If you don’t submit, you can’t be rejected. But you can’t get published either.
Rejection is nasty – no matter how much you’re used to it and no matter how much success you’ve had elsewhere, including in being published.
One writer I know talks about “rewrites” rather than “rejections”. This has two advantages: every piece you send out is new and you can feel better about your “rejection”. It makes sense on another level as well. Surely we all improve as writers all the time. As it often takes at least three months for publishers to decide, I frequently get work back and am not so surprised that it has been rejected. I always know I can do better. I’ve also noticed recently that my newest work is getting accepted almost at once whereas older work is taking longer. Should I be excited?
Another writer once said “You should be like those fishermen at the end of the pier. Have about six lines cast and one of them eventually will get a bite.” Another part of his strategy is to submit to three agents and three publishers then as rejections come in he sends the script out to three more agents or three more publishers. Obviously after a while one would run out of time. However he spends a certain amount of time day on this, keeping everything on a spread sheet, the newest items at the top. He makes a living as writer from a lot of small successes.
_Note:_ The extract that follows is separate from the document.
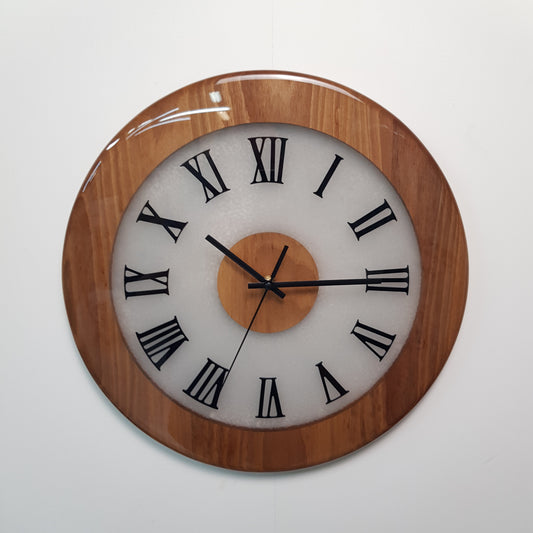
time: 10:14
I too keep a spread sheet. I colour the cells red to show that submissions are out with a publisher or agent or submitted for a competition and are not available to send anywhere else. Amber means they are available and green means they’ve been accepted. Recently I’ve been submitting to up to three competitions then to three agents and then three publishers though I don’t bother with agents for short stories. I’m still doing that for stage scripts but for my fiction I’m now publishing through my own publishing imprints.
There is also post-publication submission. I’m now proactively submitting my own work and the works of writers I publish for awards.
Of course you must check that your submission fits the imprint or competition. Do take advantage of the Opportunities page here to look for what would suit your work.
And do develop your submissions strategy.